Within post-industrial markets, innovation is no longer limited to innovation in consumer goods manufacturing. Every company, in every industry, needs to innovate— whether it be packaging innovation for consumer products, high-tech “as a service” innovation, or process innovation in the financial sector. Now more than ever, innovation is key to growth, to acquiring and sustaining competitive advantage, and to building and adding value.
At the same time, the innovation process is fast becoming more open, and more global. Companies are getting customers involved in co-creation and co-innovation efforts. Collaboration and open innovation are well recognized as governance forms for successful public sector innovations. In the ICT sector, the notion of openness has expanded from participatory and user-centred approaches, to mechanisms for data mining and aggregating emerging trends from social-media platforms, open-data and crowdsourcing. Interest in how to innovate and how to manage innovation is at its peak.

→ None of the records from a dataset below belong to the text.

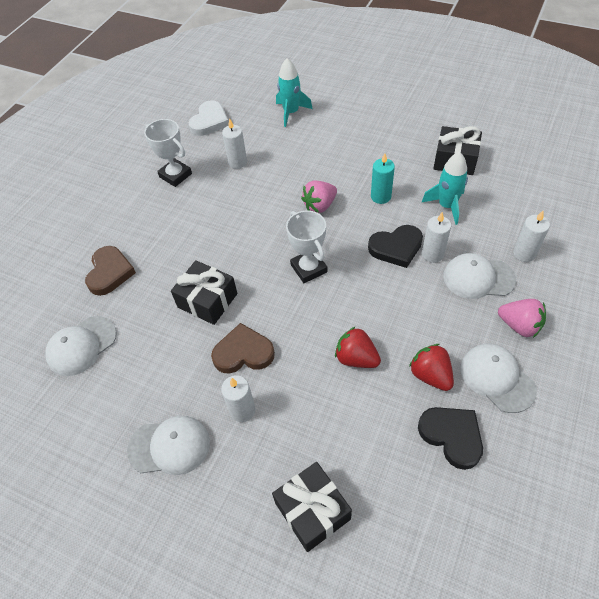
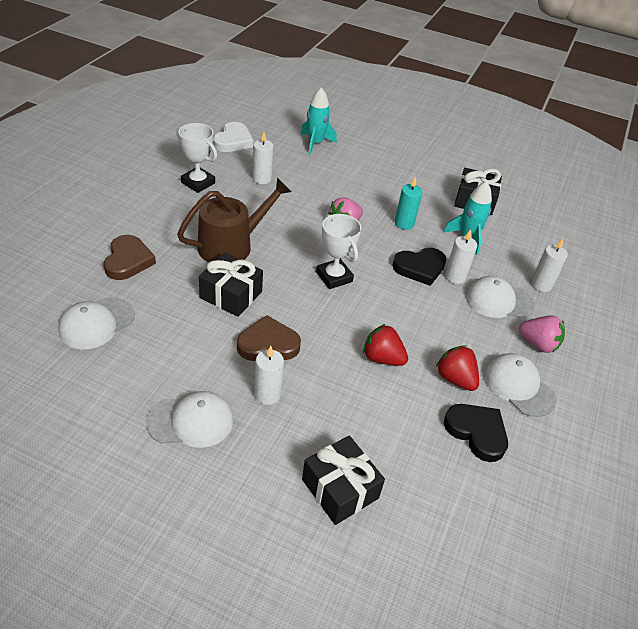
camera: 10 degrees left, 10 degrees down
none -> brown watering can [177,178,292,263]

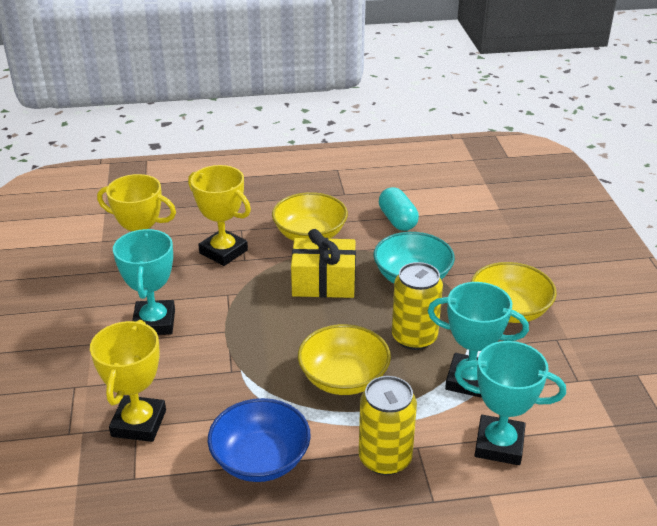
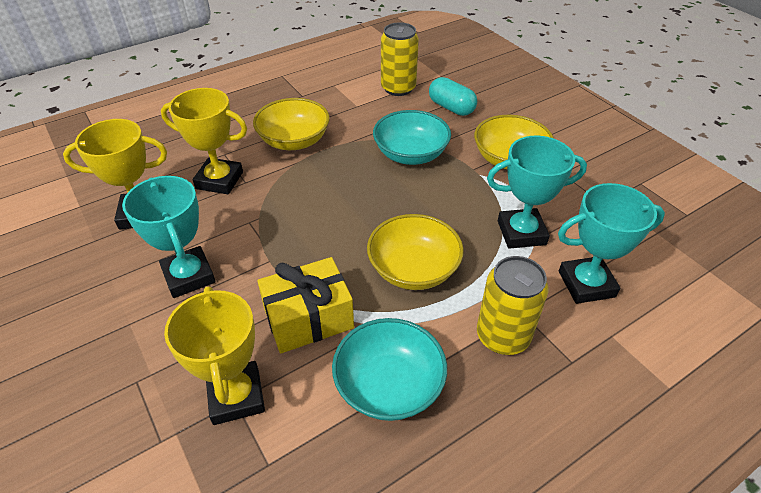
camera: 25 degrees left, 10 degrees up
blue bowl [208,398,311,482] -> turquoise bowl [332,318,447,421]
yellow gift [291,229,356,298] -> yellow gift moved to [257,257,354,353]
turquoise capsule [379,187,419,231] -> turquoise capsule moved to [429,77,477,116]
yellow can [392,262,443,350] -> yellow can moved to [381,22,419,96]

Transforming institutions is an ongoing challenge for African societies. It is a process that is somewhat supported and embraced by some policymakers, donors and citizens; and surprisingly still resisted and rejected by others. Processes of institutional transformation are often agglomerations of transformation within organizations. Organizations tend to respond in a homogenous fashion to the changes in the environment, or to changes in competitiveness resulting from the influx of new technologies. Driven by the combination of ever-growing digitalization and evolving consumer demands, we are currently witnessing widespread organizational transformations due to new technologies (e.g. mobile, Cloud, Big Data). Digital transformation consists of the use of new technologies to drive significant business improvements.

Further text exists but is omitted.